--- Dataset extract ---

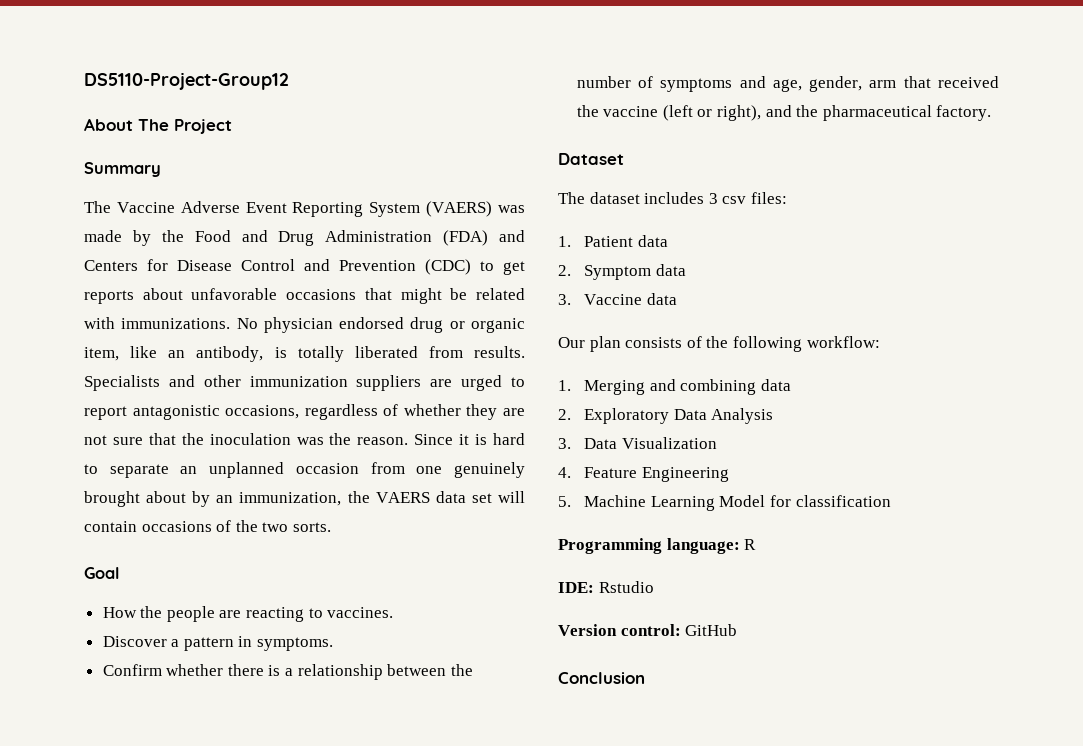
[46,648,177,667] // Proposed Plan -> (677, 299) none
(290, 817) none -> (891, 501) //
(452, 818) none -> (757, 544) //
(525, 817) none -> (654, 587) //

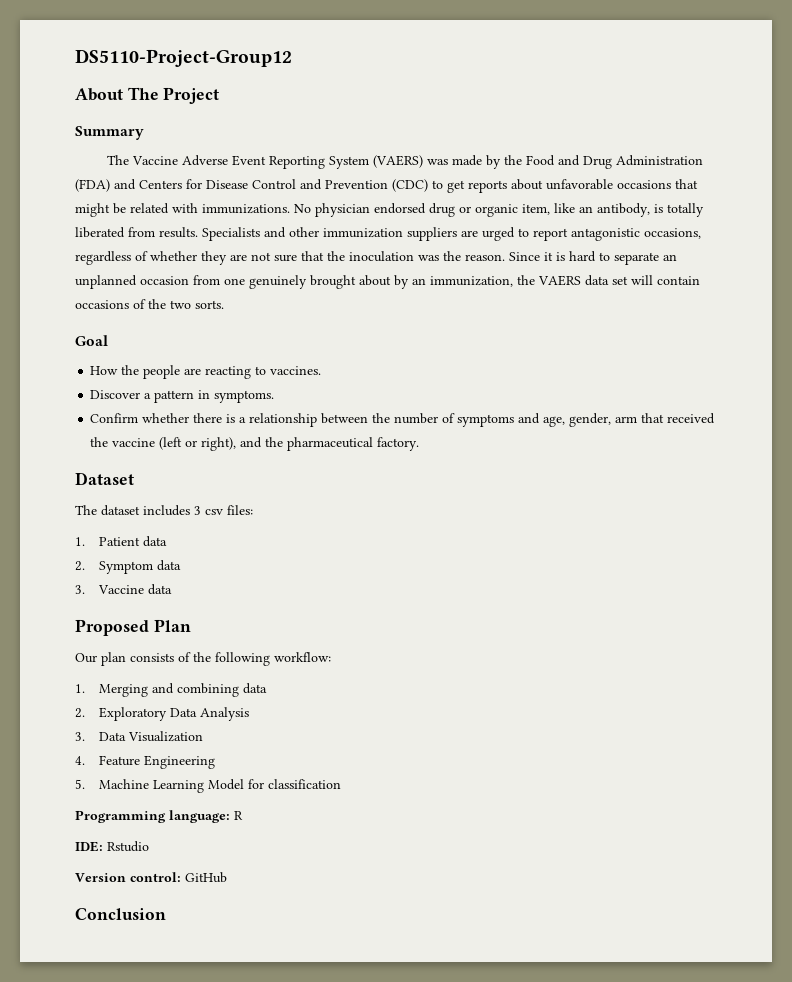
(677, 299) none -> [75,619,191,636] // Proposed Plan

---

- Instructions for the task -
Give again, word for word, the lines above from the one with "(452, 818) none -> (757, 544) //" through the final line of the data, both ends included. Do not copy any picture.

- Output -
(452, 818) none -> (757, 544) //
(525, 817) none -> (654, 587) //

(677, 299) none -> [75,619,191,636] // Proposed Plan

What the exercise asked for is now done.